## WORK REQUEST:
Below are records; copy every line among them that contains the word "breaks".

## Data entries:
========================

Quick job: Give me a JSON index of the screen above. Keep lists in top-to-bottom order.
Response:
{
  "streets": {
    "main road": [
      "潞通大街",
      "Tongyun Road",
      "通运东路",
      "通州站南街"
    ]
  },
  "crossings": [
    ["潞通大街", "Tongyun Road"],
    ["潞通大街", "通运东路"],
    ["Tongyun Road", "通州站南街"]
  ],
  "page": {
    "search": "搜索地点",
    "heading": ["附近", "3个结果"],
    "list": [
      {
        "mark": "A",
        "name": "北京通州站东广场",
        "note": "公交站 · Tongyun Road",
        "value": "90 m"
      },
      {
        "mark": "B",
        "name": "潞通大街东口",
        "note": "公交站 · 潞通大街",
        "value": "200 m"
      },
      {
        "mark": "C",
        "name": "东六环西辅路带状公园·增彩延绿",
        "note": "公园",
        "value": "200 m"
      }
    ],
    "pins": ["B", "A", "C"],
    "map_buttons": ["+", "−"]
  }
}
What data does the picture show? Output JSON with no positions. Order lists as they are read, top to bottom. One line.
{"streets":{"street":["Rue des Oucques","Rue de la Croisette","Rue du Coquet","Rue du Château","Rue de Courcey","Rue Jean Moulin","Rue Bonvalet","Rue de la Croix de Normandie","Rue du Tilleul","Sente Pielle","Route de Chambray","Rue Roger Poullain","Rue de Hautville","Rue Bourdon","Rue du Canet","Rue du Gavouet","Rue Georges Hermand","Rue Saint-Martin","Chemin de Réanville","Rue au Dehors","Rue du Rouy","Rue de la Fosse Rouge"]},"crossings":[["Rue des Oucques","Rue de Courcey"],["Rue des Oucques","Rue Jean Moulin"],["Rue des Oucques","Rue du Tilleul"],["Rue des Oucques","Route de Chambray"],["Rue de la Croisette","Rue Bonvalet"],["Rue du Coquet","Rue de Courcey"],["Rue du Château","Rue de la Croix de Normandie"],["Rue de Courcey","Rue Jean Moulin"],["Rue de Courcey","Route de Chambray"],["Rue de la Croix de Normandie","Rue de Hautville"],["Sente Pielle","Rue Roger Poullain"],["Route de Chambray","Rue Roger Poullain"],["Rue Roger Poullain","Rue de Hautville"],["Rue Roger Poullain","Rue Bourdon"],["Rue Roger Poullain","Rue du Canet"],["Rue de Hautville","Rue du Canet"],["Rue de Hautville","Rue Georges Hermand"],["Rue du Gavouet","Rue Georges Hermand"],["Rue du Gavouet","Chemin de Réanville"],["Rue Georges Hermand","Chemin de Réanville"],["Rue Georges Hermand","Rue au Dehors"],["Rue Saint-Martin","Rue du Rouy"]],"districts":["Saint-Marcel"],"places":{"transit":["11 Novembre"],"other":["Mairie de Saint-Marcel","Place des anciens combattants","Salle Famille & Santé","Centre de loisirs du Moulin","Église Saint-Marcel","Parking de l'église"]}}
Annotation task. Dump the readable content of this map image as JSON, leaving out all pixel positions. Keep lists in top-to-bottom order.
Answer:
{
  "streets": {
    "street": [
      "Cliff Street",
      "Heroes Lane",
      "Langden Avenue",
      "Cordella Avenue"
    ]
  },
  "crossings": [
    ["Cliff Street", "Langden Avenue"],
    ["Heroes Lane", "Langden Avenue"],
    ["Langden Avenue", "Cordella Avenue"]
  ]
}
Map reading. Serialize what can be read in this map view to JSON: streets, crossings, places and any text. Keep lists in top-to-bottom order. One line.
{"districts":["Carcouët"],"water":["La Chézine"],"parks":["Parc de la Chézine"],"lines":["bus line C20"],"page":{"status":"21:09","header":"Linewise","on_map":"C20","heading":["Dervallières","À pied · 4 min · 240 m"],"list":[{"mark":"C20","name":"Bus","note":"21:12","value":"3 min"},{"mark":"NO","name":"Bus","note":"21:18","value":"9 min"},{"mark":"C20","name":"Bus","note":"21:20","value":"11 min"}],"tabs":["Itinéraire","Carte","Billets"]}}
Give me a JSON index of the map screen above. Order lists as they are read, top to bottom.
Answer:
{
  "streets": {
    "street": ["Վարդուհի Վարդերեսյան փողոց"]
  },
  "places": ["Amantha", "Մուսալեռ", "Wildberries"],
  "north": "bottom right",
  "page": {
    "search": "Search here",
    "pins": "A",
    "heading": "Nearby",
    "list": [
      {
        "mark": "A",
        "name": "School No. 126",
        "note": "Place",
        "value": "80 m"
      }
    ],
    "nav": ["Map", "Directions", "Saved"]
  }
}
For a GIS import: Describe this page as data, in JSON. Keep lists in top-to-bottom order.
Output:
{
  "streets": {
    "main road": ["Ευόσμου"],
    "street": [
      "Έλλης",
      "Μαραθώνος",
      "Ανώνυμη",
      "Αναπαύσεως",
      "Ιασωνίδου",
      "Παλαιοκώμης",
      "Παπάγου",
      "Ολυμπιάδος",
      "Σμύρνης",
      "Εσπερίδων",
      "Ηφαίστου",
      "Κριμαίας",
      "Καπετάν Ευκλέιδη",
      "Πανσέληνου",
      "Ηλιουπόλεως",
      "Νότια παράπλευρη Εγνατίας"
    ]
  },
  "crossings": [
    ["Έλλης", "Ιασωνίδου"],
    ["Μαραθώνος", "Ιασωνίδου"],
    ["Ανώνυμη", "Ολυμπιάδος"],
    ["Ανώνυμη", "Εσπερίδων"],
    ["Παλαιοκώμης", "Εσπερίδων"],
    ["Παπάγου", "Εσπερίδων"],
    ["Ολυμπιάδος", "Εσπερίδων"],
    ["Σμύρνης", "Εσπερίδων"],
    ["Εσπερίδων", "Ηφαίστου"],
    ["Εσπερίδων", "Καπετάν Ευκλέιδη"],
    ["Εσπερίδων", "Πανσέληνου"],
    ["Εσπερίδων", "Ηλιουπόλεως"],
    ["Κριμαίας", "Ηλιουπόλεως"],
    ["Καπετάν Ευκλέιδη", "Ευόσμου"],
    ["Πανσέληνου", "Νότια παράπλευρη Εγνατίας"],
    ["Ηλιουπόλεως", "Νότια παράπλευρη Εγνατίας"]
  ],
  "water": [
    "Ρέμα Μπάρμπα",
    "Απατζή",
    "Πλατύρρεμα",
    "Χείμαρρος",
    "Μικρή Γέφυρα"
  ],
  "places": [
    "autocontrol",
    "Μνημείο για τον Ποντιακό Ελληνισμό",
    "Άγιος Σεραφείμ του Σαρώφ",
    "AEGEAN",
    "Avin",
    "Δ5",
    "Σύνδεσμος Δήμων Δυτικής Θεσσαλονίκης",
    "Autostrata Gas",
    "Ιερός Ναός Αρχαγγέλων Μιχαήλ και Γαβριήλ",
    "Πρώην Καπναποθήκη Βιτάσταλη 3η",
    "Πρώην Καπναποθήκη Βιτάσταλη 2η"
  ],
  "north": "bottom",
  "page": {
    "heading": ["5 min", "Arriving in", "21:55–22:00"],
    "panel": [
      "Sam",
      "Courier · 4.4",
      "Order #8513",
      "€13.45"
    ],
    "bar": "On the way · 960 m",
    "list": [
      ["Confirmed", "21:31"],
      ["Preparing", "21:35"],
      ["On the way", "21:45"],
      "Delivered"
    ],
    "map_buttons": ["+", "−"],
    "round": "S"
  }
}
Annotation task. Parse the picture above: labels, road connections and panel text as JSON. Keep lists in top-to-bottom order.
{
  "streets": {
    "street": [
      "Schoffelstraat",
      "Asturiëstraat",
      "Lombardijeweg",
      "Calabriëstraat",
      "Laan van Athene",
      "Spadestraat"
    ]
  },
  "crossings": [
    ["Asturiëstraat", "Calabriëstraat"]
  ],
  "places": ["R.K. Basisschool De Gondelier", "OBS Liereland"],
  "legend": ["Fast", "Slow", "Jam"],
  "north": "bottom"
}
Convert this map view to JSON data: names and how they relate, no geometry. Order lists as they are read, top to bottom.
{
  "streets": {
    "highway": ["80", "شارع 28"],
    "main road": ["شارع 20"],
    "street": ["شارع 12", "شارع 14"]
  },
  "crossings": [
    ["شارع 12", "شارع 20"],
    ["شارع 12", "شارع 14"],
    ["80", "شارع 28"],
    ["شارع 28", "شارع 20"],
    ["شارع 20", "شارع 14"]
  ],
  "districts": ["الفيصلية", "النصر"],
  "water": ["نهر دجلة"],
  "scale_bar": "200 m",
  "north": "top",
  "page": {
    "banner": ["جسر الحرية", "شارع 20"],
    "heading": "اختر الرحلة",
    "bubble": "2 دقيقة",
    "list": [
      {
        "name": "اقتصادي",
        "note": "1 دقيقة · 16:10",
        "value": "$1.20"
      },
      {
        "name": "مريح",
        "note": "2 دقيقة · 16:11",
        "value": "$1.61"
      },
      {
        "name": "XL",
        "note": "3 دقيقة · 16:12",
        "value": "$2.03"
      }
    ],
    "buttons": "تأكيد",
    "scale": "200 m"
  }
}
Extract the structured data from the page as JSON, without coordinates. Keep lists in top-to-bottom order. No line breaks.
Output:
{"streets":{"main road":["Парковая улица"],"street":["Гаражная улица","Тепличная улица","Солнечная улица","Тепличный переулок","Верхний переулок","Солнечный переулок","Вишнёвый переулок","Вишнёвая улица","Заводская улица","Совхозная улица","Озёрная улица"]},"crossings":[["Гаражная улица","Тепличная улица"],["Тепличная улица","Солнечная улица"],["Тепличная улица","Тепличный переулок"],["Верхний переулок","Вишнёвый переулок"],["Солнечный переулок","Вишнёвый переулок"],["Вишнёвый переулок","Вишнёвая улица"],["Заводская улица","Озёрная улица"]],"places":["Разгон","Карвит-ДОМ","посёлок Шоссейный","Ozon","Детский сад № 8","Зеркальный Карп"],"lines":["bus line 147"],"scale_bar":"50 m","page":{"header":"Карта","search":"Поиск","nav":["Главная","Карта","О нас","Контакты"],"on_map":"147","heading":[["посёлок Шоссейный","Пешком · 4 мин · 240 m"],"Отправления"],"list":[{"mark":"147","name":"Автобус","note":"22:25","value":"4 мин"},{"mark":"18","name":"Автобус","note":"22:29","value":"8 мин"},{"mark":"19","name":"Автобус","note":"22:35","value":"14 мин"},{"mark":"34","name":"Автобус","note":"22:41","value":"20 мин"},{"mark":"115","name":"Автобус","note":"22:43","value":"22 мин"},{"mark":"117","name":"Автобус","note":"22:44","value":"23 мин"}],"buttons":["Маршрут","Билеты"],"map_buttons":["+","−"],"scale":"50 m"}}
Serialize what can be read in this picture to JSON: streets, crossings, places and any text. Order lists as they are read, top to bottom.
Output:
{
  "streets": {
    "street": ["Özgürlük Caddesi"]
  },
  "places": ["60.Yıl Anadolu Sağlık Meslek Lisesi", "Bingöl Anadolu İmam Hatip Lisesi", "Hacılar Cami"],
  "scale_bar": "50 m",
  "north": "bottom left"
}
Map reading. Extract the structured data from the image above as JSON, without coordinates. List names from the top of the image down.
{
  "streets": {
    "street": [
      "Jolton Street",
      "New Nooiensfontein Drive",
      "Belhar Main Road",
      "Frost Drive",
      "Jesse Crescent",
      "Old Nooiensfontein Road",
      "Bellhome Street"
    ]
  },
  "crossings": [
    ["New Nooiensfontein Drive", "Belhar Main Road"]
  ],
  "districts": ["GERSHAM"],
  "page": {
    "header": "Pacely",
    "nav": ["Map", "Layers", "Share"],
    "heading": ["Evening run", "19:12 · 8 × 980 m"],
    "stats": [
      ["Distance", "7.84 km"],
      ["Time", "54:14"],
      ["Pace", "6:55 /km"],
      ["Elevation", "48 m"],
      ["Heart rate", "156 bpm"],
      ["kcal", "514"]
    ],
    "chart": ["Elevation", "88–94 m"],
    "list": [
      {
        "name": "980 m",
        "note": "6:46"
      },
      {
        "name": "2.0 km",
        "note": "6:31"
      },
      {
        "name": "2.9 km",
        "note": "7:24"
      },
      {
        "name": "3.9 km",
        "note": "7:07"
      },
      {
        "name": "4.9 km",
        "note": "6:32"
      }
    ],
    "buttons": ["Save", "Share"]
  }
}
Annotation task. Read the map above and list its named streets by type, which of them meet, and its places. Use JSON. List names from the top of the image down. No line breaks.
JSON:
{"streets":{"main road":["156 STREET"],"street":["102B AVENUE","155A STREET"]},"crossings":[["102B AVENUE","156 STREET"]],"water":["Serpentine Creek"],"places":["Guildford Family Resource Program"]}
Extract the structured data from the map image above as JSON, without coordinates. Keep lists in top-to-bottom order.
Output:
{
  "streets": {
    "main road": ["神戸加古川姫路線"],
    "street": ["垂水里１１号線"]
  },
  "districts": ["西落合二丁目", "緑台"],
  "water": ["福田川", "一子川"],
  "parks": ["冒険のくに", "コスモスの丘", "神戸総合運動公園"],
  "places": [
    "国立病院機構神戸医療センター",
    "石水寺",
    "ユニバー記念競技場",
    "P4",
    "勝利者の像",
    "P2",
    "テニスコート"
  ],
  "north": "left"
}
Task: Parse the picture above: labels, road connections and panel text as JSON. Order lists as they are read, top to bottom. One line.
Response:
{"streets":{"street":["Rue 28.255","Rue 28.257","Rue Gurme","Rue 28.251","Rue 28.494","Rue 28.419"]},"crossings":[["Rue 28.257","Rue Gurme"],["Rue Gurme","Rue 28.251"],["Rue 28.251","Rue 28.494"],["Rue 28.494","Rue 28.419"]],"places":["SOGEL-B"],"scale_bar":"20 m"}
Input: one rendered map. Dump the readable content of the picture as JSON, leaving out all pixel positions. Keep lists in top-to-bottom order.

========================

## EXPECTED ANSWER:
Extract the structured data from the page as JSON, without coordinates. Keep lists in top-to-bottom order. No line breaks.
Annotation task. Read the map above and list its named streets by type, which of them meet, and its places. Use JSON. List names from the top of the image down. No line breaks.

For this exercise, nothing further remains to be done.